Secondo Legambiente, in Italia aumentano gli eventi climatici estremi e i Comuni colpiti: urgente approvare il Piano nazionale di adattamento ai ca...

Città-clima-cop“Il clima è cambiato”. Ecco la triste verità che dà il titolo all’ultimo Rapporto dell’Osservatorio CittàClima di Legambiente, realizzato con il contributo del Gruppo Unipol e la collaborazione scientifica di Enel Foundation. I dati parlano chiaro: nell’ultimo anno gli eventi meteorologici estremi sono stati 133, segnando un aumento del 17,2% rispetto al 2020. I fenomeni più frequenti sono piogge intense, con conseguenti frane ed esondazioni fluviali, trombe d’aria, prolungati periodi di siccità e temperature estreme.
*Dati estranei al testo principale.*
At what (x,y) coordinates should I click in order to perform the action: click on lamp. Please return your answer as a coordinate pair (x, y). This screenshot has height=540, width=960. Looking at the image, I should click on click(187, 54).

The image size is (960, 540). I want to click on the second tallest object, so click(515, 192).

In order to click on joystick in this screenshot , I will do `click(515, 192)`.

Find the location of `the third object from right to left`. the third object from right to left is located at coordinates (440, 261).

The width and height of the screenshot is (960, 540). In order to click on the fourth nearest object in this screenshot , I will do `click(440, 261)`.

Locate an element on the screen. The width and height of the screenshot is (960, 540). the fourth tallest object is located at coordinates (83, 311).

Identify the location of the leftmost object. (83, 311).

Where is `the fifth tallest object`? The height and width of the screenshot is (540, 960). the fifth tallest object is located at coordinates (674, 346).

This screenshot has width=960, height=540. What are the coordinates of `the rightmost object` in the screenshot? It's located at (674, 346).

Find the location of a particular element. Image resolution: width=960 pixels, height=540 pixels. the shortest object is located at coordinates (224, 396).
Il Rapporto 2021 include per la prima volta anche le grandinate estreme, responsabili di ben 14 casi di danni solo dall’inizio dell’anno.
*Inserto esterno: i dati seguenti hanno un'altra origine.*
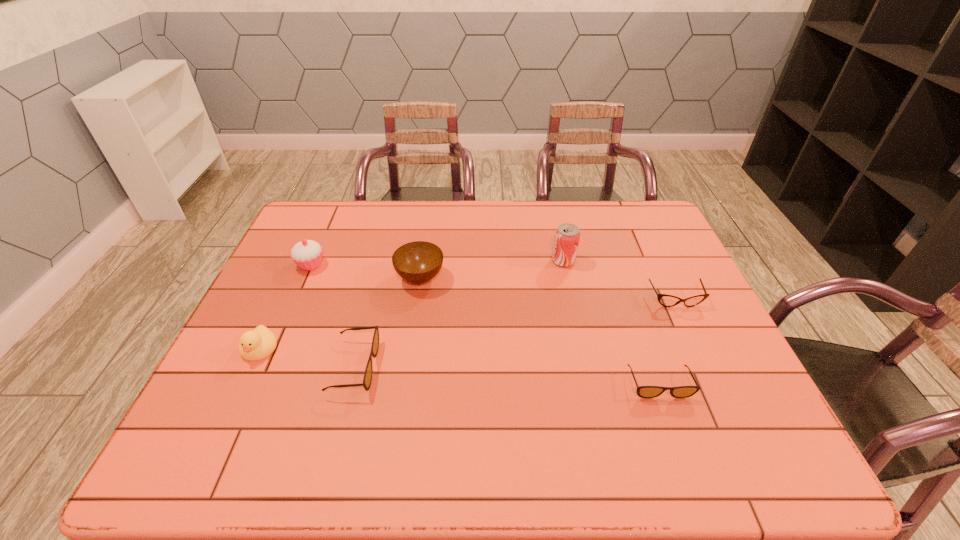
If we want them evenly spaced by inserting an extra sunglasses among them, please locate a free spot for this new sunglasses. Please provide its 2D coordinates. Your answer should be formatted as a tuple, i.e. [(x, y)], where the tuple contains the x and y coordinates of a point satisfying the conditions above.

[(504, 375)]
La mappa del rischio climatico individua 14 aree maggiormente esposte agli impatti climatici: si tratta di grandi aree urbane e territori costieri sempre più spesso flagellati dal maltempo, con danni ingenti all’intero ecosistema e alla vita umana. A specifiche città come Roma, Bari, Milano, Genova e Palermo, si aggiungono aree più vaste quali la costa meridionale della Sardegna, la costa romagnola e soprattutto la costa orientale della Sicilia: basti pensare che l’11 agosto 2021 a Siracusa si è raggiunto il record europeo di 48,8° C, mentre tra la fine di ottobre e l’inizio di novembre le zone del catanese e del siracusano hanno dovuto fronteggiare il passaggio dell’uragano mediterraneo Apollo. In totale, i Comuni maggiormente colpiti dai fenomeni estremi sono saliti a 602, 95 in più rispetto all’ultimo rapporto.

Secondo Legambiente, i dati non lasciano spazio ad ulteriori ritardi nell’approvazione del Piano nazionale di adattamento ai cambiamenti climatici. Non solo è necessario, ma è oramai anche urgente che il nostro Paese si doti di uno strumento per individuare le aree a maggior rischio e le priorità di intervento, così da orientare in maniera veramente efficace le politiche pubbliche. L’orizzonte di riferimento è la fine del 2022, quando sarà possibile rivedere gli interventi previsti dal Recovery Plan. Il nodo cruciale è il passaggio da un’ottica di riparazione dei danni già avvenuti ad un’ottica di prevenzione, fondata sull’aumento della resilienza e la riduzione della vulnerabilità ai cambiamenti climatici. In questo senso, l’associazione preme anche per una revisione delle norme urbanistiche: basta costruire in aree a rischio idrogeologico, basta portare avanti interventi che mettono a rischio le vite umane.